■ **MATERIAL SUPPLIED**
■ ■ ■ ■
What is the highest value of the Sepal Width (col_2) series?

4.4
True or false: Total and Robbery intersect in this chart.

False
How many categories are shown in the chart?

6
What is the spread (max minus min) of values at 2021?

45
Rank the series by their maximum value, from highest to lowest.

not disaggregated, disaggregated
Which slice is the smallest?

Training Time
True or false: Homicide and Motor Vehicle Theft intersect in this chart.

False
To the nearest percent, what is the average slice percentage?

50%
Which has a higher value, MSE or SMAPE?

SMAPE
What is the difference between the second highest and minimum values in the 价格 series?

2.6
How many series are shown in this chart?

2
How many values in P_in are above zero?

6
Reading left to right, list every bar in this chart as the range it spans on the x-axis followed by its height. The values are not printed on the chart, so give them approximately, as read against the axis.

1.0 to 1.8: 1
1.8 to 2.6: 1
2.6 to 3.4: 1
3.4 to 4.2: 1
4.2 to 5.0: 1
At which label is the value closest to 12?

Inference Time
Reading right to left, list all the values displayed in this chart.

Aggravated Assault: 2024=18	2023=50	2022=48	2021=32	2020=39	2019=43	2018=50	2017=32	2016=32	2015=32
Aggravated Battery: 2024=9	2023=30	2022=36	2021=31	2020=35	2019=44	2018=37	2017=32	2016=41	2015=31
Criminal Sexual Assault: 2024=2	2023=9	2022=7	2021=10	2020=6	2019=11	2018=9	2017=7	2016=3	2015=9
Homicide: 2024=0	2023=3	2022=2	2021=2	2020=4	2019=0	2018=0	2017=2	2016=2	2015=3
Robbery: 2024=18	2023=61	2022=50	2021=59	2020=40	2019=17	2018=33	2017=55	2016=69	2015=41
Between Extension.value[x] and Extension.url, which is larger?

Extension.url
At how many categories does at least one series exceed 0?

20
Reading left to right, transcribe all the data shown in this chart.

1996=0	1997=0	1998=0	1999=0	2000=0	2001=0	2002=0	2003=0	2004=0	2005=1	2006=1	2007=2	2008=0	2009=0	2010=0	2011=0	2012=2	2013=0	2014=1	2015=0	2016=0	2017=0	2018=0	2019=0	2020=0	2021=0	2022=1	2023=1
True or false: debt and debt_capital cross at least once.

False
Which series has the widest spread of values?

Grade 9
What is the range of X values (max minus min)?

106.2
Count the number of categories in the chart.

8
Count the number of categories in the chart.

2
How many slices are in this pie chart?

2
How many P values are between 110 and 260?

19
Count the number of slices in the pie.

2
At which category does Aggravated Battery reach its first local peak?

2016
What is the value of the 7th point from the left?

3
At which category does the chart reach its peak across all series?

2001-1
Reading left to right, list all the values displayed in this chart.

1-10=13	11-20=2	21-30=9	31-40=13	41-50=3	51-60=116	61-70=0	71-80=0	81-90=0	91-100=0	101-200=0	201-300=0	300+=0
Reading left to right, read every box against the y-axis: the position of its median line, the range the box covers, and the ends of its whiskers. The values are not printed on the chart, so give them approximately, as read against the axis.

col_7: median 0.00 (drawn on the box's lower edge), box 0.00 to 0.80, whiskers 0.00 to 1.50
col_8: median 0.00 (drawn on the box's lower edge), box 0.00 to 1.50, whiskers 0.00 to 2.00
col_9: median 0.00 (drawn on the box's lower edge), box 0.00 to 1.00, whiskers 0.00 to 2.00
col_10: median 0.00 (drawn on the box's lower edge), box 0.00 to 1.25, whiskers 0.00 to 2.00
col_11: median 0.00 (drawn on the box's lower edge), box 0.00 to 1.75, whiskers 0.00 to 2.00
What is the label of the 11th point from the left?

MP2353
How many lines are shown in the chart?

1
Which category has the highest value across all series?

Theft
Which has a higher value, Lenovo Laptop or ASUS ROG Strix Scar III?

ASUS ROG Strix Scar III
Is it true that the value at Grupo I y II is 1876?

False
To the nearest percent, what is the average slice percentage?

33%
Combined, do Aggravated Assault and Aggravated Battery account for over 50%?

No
■ ■ ■ ■
■ **EXERCISE BRIEF**
List every line in the listing above that contains the word "approximately". Case matters.

■ **TASK OUTPUT**
Reading left to right, list every bar in this chart as the range it spans on the x-axis followed by its height. The values are not printed on the chart, so give them approximately, as read against the axis.
Reading left to right, read every box against the y-axis: the position of its median line, the range the box covers, and the ends of its whiskers. The values are not printed on the chart, so give them approximately, as read against the axis.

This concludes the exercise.